A culturally embedded preference for male child in the south Asian countries, especially in India, Nepal and China, has led to widespread sex selective abortions, female infanticide and neglect of girls. The anti-girl bias in India has led to a lopsided sex-ratio for years. Only 918 females are born for every 1,000 males in the country.
Doctor Ganesh Rakh (41), who runs his own hospital in Pune, has therefore decided to launch a unique initiative. In 2012, Rakh started a 'campaign to save the girl child' at his hospital. For every girl child born in his hospital, he waives the fee, and makes sure the newborn is welcomed by doctors and nurses with a cake and songs.
Dr Rakh, who started the campaign in 2012, has been instrumental in giving life to more than 500 girls so far
He shares that often relatives of the expecting mother who came to his hospital would openly hope for a boy. There would be celebrations and sweets if a male child was born. But a baby girl is unwelcome and the same relatives would disappear, the mother would cry and the families would ask for a discount.
He also offers counselling services both to the mother and her relatives. In which they spend time understanding the family's concerns and easing their fears about having a daughter.

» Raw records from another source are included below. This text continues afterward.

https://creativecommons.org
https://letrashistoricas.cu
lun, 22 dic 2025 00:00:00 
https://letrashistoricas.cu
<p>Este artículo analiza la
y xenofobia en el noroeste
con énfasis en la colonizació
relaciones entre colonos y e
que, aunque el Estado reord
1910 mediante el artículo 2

He counters the pressure to have a boy by telling the mother and families from day one, “You’re going to have a girl”, despite not actually knowing the gender of the foetus
Dr Rakh feels that the prevalent mindset is that the family isn't complete without a boy. The boy is supposed to provide financially support to the parents in old-age, carry on the family name and in rural areas provide much-needed labour. On the other hand, girls are considered to be a financial burden, who will leave the parents for their matrimonial homes. Marriage customs deeply rooted in patriarchy dictate that the girl's family has to pay a large dowry to get her married. And they bear all the marriage expenses.
Campaigners and studies indicate that millions of female foetuses have been aborted in recent years, despite laws being introduced to ban antenatal sex screening and a national campaign urging parents not to kill their daughters.
Dr Rakh says the day families start celebrating a girl’s birth is “the day I’ll start charging my fees again”.